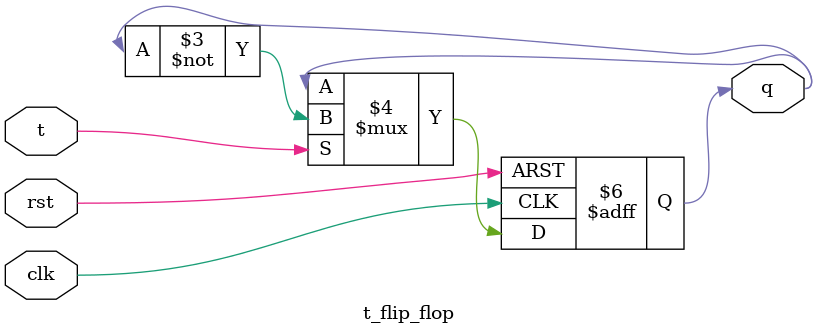
<source format=v>
module t_flip_flop(
    input clk,
    input rst,
    input t,
    output reg q
);

always @(posedge clk or posedge rst) begin
    if (rst == 1)
        q <= 1'b0;
    else if (t)
        q <= ~q;
    // Note: else clause for q <= q is redundant in sequential logic
end

endmodule

</source>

**Problem requirements:**
Exactly the lines from the one that holds "output reg q" through the final line of the records above should be written out, and only those.

**Worked solution:**
    output reg q
);

always @(posedge clk or posedge rst) begin
    if (rst == 1)
        q <= 1'b0;
    else if (t)
        q <= ~q;
    // Note: else clause for q <= q is redundant in sequential logic
end

endmodule

</source>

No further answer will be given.